TASK REQUIREMENTS
Convert every line of the listing below into a numbered list, and leave out any blank lines.

[start of RECORDS FOR THIS TASK]

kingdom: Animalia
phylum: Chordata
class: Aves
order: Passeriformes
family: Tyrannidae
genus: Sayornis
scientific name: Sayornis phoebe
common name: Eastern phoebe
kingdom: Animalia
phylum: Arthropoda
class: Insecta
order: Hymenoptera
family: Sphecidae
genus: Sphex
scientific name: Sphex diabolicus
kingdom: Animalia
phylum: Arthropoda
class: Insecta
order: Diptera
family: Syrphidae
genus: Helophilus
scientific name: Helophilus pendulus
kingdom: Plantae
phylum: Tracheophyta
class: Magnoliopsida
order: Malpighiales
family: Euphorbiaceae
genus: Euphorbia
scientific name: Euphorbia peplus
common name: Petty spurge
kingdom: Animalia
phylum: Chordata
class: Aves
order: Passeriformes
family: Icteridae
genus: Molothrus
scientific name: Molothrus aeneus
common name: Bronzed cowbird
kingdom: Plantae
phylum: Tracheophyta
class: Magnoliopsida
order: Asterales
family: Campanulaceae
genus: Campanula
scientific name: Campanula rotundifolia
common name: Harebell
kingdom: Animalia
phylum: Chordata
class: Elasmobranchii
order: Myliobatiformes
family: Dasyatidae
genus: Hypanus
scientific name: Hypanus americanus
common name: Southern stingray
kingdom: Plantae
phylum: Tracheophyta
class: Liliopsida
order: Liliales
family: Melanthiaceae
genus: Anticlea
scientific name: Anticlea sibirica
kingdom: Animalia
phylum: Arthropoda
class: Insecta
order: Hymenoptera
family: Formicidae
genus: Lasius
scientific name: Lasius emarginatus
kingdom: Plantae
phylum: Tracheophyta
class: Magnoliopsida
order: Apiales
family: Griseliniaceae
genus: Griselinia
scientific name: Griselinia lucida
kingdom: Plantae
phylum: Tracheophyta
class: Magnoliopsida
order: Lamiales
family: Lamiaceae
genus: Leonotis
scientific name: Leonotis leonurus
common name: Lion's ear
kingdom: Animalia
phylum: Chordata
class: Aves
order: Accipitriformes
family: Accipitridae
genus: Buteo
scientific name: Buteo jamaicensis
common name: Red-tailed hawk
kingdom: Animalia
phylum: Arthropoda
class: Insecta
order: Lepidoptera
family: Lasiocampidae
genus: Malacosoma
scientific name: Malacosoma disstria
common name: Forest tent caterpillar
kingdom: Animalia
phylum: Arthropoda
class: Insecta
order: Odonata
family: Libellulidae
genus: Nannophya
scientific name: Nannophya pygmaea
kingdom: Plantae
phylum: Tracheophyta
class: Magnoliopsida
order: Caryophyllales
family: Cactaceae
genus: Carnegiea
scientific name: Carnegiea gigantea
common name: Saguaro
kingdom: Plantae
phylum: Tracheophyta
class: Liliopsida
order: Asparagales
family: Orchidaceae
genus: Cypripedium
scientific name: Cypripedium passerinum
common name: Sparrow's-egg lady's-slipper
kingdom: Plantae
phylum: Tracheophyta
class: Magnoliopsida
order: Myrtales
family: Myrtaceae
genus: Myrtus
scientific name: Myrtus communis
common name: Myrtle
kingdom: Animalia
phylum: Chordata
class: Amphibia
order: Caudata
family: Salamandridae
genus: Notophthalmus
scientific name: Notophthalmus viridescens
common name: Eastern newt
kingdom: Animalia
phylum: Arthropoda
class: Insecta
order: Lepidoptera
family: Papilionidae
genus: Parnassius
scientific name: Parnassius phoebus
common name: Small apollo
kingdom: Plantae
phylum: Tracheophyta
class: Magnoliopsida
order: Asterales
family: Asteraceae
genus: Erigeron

[end of RECORDS FOR THIS TASK]

SOLUTION BELOW
1. kingdom: Animalia
2. phylum: Chordata
3. class: Aves
4. order: Passeriformes
5. family: Tyrannidae
6. genus: Sayornis
7. scientific name: Sayornis phoebe
8. common name: Eastern phoebe
9. kingdom: Animalia
10. phylum: Arthropoda
11. class: Insecta
12. order: Hymenoptera
13. family: Sphecidae
14. genus: Sphex
15. scientific name: Sphex diabolicus
16. kingdom: Animalia
17. phylum: Arthropoda
18. class: Insecta
19. order: Diptera
20. family: Syrphidae
21. genus: Helophilus
22. scientific name: Helophilus pendulus
23. kingdom: Plantae
24. phylum: Tracheophyta
25. class: Magnoliopsida
26. order: Malpighiales
27. family: Euphorbiaceae
28. genus: Euphorbia
29. scientific name: Euphorbia peplus
30. common name: Petty spurge
31. kingdom: Animalia
32. phylum: Chordata
33. class: Aves
34. order: Passeriformes
35. family: Icteridae
36. genus: Molothrus
37. scientific name: Molothrus aeneus
38. common name: Bronzed cowbird
39. kingdom: Plantae
40. phylum: Tracheophyta
41. class: Magnoliopsida
42. order: Asterales
43. family: Campanulaceae
44. genus: Campanula
45. scientific name: Campanula rotundifolia
46. common name: Harebell
47. kingdom: Animalia
48. phylum: Chordata
49. class: Elasmobranchii
50. order: Myliobatiformes
51. family: Dasyatidae
52. genus: Hypanus
53. scientific name: Hypanus americanus
54. common name: Southern stingray
55. kingdom: Plantae
56. phylum: Tracheophyta
57. class: Liliopsida
58. order: Liliales
59. family: Melanthiaceae
60. genus: Anticlea
61. scientific name: Anticlea sibirica
62. kingdom: Animalia
63. phylum: Arthropoda
64. class: Insecta
65. order: Hymenoptera
66. family: Formicidae
67. genus: Lasius
68. scientific name: Lasius emarginatus
69. kingdom: Plantae
70. phylum: Tracheophyta
71. class: Magnoliopsida
72. order: Apiales
73. family: Griseliniaceae
74. genus: Griselinia
75. scientific name: Griselinia lucida
76. kingdom: Plantae
77. phylum: Tracheophyta
78. class: Magnoliopsida
79. order: Lamiales
80. family: Lamiaceae
81. genus: Leonotis
82. scientific name: Leonotis leonurus
83. common name: Lion's ear
84. kingdom: Animalia
85. phylum: Chordata
86. class: Aves
87. order: Accipitriformes
88. family: Accipitridae
89. genus: Buteo
90. scientific name: Buteo jamaicensis
91. common name: Red-tailed hawk
92. kingdom: Animalia
93. phylum: Arthropoda
94. class: Insecta
95. order: Lepidoptera
96. family: Lasiocampidae
97. genus: Malacosoma
98. scientific name: Malacosoma disstria
99. common name: Forest tent caterpillar
100. kingdom: Animalia
101. phylum: Arthropoda
102. class: Insecta
103. order: Odonata
104. family: Libellulidae
105. genus: Nannophya
106. scientific name: Nannophya pygmaea
107. kingdom: Plantae
108. phylum: Tracheophyta
109. class: Magnoliopsida
110. order: Caryophyllales
111. family: Cactaceae
112. genus: Carnegiea
113. scientific name: Carnegiea gigantea
114. common name: Saguaro
115. kingdom: Plantae
116. phylum: Tracheophyta
117. class: Liliopsida
118. order: Asparagales
119. family: Orchidaceae
120. genus: Cypripedium
121. scientific name: Cypripedium passerinum
122. common name: Sparrow's-egg lady's-slipper
123. kingdom: Plantae
124. phylum: Tracheophyta
125. class: Magnoliopsida
126. order: Myrtales
127. family: Myrtaceae
128. genus: Myrtus
129. scientific name: Myrtus communis
130. common name: Myrtle
131. kingdom: Animalia
132. phylum: Chordata
133. class: Amphibia
134. order: Caudata
135. family: Salamandridae
136. genus: Notophthalmus
137. scientific name: Notophthalmus viridescens
138. common name: Eastern newt
139. kingdom: Animalia
140. phylum: Arthropoda
141. class: Insecta
142. order: Lepidoptera
143. family: Papilionidae
144. genus: Parnassius
145. scientific name: Parnassius phoebus
146. common name: Small apollo
147. kingdom: Plantae
148. phylum: Tracheophyta
149. class: Magnoliopsida
150. order: Asterales
151. family: Asteraceae
152. genus: Erigeron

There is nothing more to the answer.